DATA RECORDS Block Start

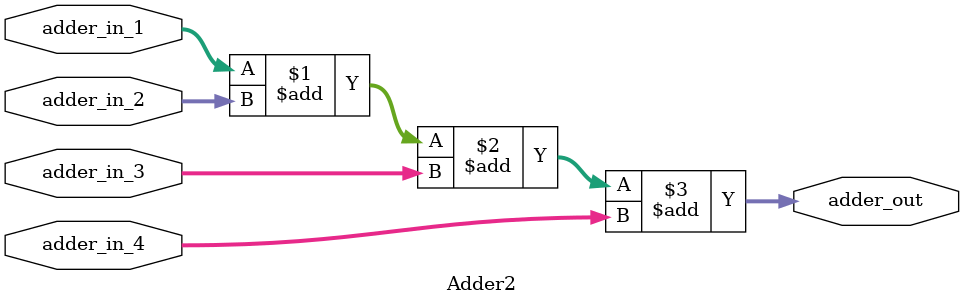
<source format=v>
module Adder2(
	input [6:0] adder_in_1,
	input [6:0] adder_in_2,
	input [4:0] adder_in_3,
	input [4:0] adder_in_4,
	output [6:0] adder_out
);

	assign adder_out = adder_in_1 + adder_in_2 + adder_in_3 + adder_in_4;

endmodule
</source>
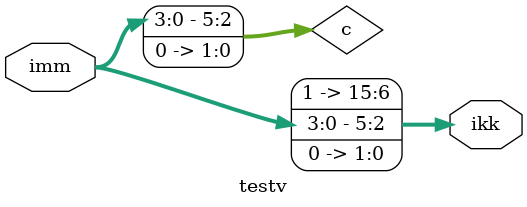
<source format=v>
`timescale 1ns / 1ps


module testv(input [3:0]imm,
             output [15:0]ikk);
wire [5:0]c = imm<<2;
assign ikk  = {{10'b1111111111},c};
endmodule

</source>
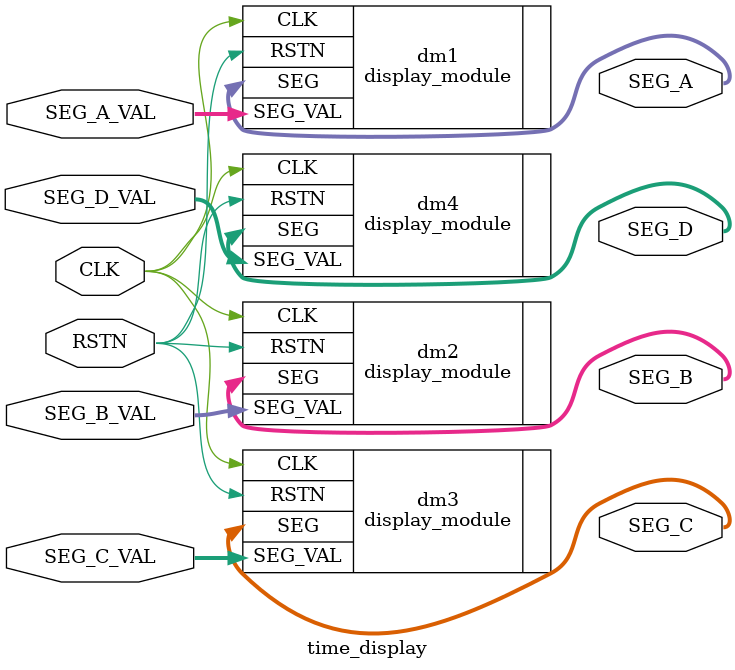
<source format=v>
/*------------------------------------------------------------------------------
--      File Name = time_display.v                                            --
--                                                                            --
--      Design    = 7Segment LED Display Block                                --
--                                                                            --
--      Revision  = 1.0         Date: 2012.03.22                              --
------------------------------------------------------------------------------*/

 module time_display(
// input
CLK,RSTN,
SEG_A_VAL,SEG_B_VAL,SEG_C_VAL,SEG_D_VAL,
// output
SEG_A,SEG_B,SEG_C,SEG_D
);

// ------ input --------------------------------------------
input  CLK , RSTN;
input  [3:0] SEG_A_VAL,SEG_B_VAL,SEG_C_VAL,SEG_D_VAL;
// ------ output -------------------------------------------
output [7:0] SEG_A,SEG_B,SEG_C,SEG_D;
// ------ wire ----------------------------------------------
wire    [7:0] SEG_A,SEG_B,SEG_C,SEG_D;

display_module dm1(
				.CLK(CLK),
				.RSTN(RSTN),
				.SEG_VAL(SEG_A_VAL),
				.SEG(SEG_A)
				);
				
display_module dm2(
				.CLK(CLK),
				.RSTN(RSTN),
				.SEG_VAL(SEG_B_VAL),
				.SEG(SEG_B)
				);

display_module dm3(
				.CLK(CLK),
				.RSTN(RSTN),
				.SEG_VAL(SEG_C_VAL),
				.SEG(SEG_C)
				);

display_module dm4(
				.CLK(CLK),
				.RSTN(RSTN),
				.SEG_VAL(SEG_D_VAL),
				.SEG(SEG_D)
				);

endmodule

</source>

DATA RECORDS Block End

JOB: What you give back should match the entries above exactly, except that pictures are dropped.

OUTPUT OF THE TASK:
<source format=v>
module Adder2(
	input [6:0] adder_in_1,
	input [6:0] adder_in_2,
	input [4:0] adder_in_3,
	input [4:0] adder_in_4,
	output [6:0] adder_out
);

	assign adder_out = adder_in_1 + adder_in_2 + adder_in_3 + adder_in_4;

endmodule
</source>
<source format=v>
`timescale 1ns / 1ps


module testv(input [3:0]imm,
             output [15:0]ikk);
wire [5:0]c = imm<<2;
assign ikk  = {{10'b1111111111},c};
endmodule

</source>
<source format=v>
/*------------------------------------------------------------------------------
--      File Name = time_display.v                                            --
--                                                                            --
--      Design    = 7Segment LED Display Block                                --
--                                                                            --
--      Revision  = 1.0         Date: 2012.03.22                              --
------------------------------------------------------------------------------*/

 module time_display(
// input
CLK,RSTN,
SEG_A_VAL,SEG_B_VAL,SEG_C_VAL,SEG_D_VAL,
// output
SEG_A,SEG_B,SEG_C,SEG_D
);

// ------ input --------------------------------------------
input  CLK , RSTN;
input  [3:0] SEG_A_VAL,SEG_B_VAL,SEG_C_VAL,SEG_D_VAL;
// ------ output -------------------------------------------
output [7:0] SEG_A,SEG_B,SEG_C,SEG_D;
// ------ wire ----------------------------------------------
wire    [7:0] SEG_A,SEG_B,SEG_C,SEG_D;

display_module dm1(
				.CLK(CLK),
				.RSTN(RSTN),
				.SEG_VAL(SEG_A_VAL),
				.SEG(SEG_A)
				);
				
display_module dm2(
				.CLK(CLK),
				.RSTN(RSTN),
				.SEG_VAL(SEG_B_VAL),
				.SEG(SEG_B)
				);

display_module dm3(
				.CLK(CLK),
				.RSTN(RSTN),
				.SEG_VAL(SEG_C_VAL),
				.SEG(SEG_C)
				);

display_module dm4(
				.CLK(CLK),
				.RSTN(RSTN),
				.SEG_VAL(SEG_D_VAL),
				.SEG(SEG_D)
				);

endmodule

</source>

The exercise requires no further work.